Any other reported information would be negative, says Edmund Mierzwinski, consumer program director for the U.S. Public Interest Research Group. Unlike the credit bureaus that report accounts paid on time, this agency does not collect any positive reports on consumers, he says.
Having a negative report on ChexSystems has often meant being blacklisted from mainstream banking for years, but that might change, Mierzwinski says. This year, Capital One Financial announced it will stop using information from the agency to deny new accounts to consumers who have had trouble managing past accounts.
“That's a major step forward,” Mierzwinski says.
What ChexSystems is designed to do
Imagine this: A fraudster knows her checking account is empty, but goes all over town writing checks for gourmet groceries, a designer purse and her dog's vet bill. When the checks bounce and her checking account gets closed, she just goes to another bank to open a new one.
That's that kind of fraud that ChexSystems was initially designed to prevent, experts say.
“It's basically one of the few sources banks have to determine what somebody's past history is with a checking account,” Feddis says. “And past behavior can be predictive.”
But, not everyone is a fraudster, Mierzwinski says. Consumers can get banished to “fringe banking systems” such as check cashers and payday and car title lenders due to being in the ChexSystems database, he says. “It's a mess for consumers.”
In fact, Wu says, some bank practices, such as pressuring consumers to opt into expensive overdraft protection, then charging $35-a-pop overdraft fees, or changing the order of how transactions post to maximize fees, have contributed to consumers getting a negative report in the database.
But, ChexSystems is governed under the rules of the federal Fair Credit Reporting Act, Wu says. So, if you're denied an account due to a report in the database, the bank must send you a letter telling you that, she says. You also have the right to an annual free copy of your CheckSystems report. If you find incorrect information, you can dispute it, and ChexSystems is required to investigate, she says.
How to steer clear of negative ChexSystems reports
But, consumers shouldn't worry too much: Bouncing one check will not land you on the blacklist. Feddis says. Neither will having a negative balance for a short time, as long as you deposit funds to bring it back into the black, experts say. “There's a lot of confusion,” Feddis says.
Wondering how to avoid getting reported to the ChexSystems database? Here are four tips:
- Watch your account closely. The best way to keep your account in the black and stay off ChexSystems is to manage your accounts well, experts say.
- Be careful with checks you deposit. If you deposit a check and spend the money, then the check bounces, you have to repay the bank, Feddis says.
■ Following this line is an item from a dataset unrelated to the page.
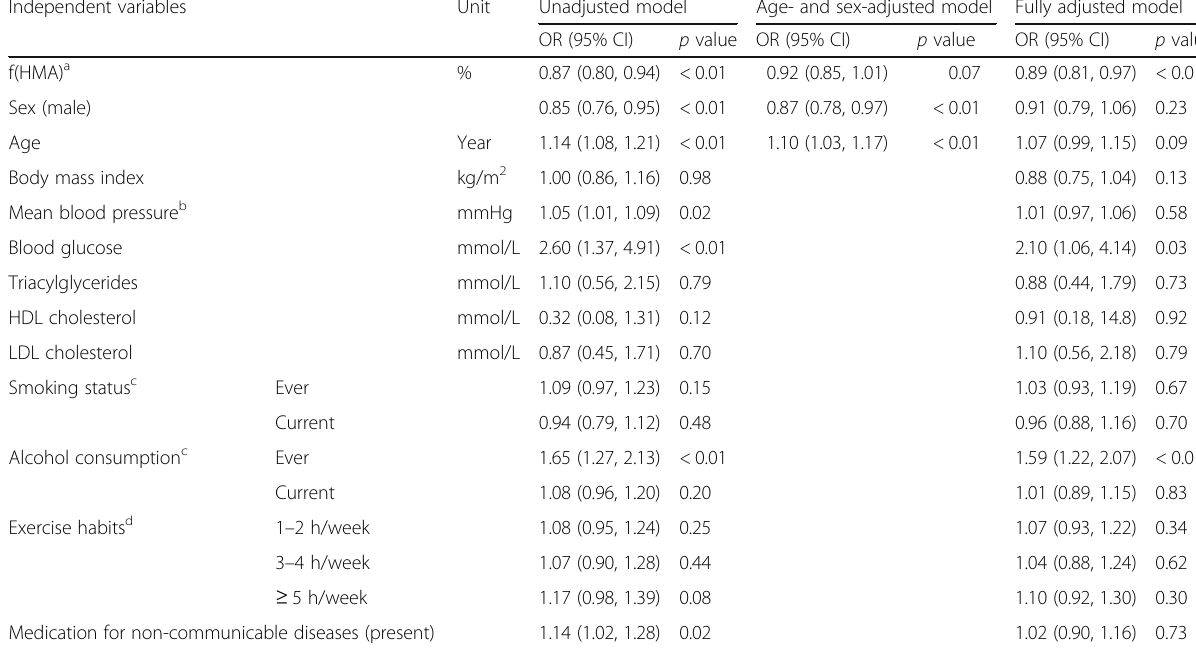
Table 3 Logistic regression analysis for the association between selected variables and plaque formation Independent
She recalls that one consumer got in the news when she ended up on ChexSystems after selling a computer to a friend for $1,000. When the friend's check bounced, the woman had spent the money and refused to repay the bank, Feddis says. So, be careful about who you take checks from. She recommends waiting two weeks before spending money after depositing a check from a stranger.
- Don't close a bank account too soon. Say you're moving to California, you close your account, and then one check you forgot about hits the old account, Mierzwinski says. Suddenly, you have a negative balance and, if the bank has trouble reaching you to get you to settle up, you could end up getting reported to the agency, he says. To avoid that situation, leave your old account open for at least 60 days after you stop using it to make sure all items have cleared.
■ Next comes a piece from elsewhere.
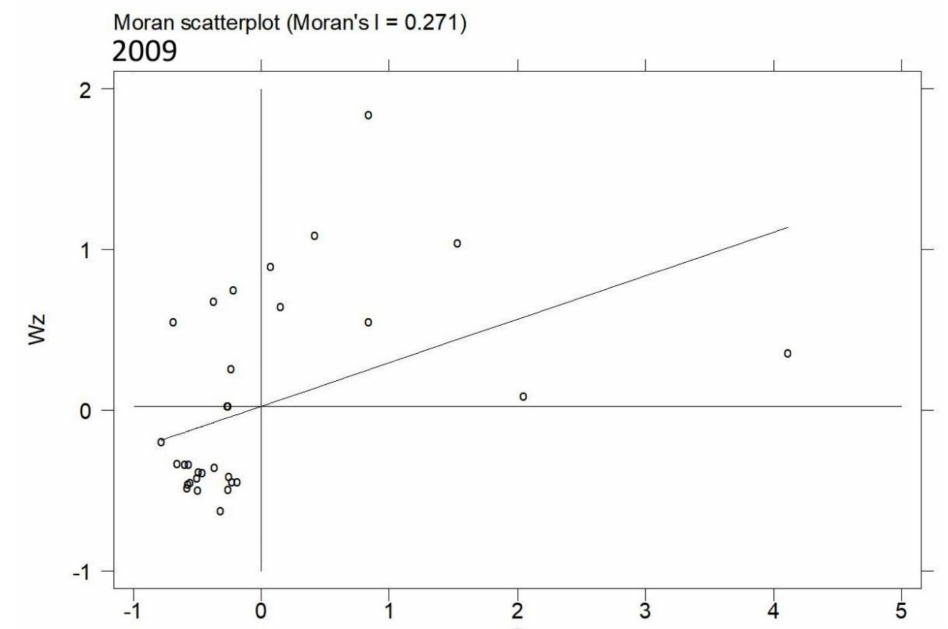
Figure 6. Moran scatterplot of the PCTLA s in the 31 Chinese provinces in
- If you can't afford to pay what you owe, talk to your bank. The worst thing you could do is just to leave your account in the negative because you can't afford to pay what you owe. If you do that, the bank might close the account and report you to ChexSystems. Instead, negotiate the fees, Mierzwinski recommends. “Penalty fees sometimes get piled on consumers by computers, but can be eliminated by managers. But, the consumer has to go in and push back,” he says.
“Banks will work with you,” Feddis says.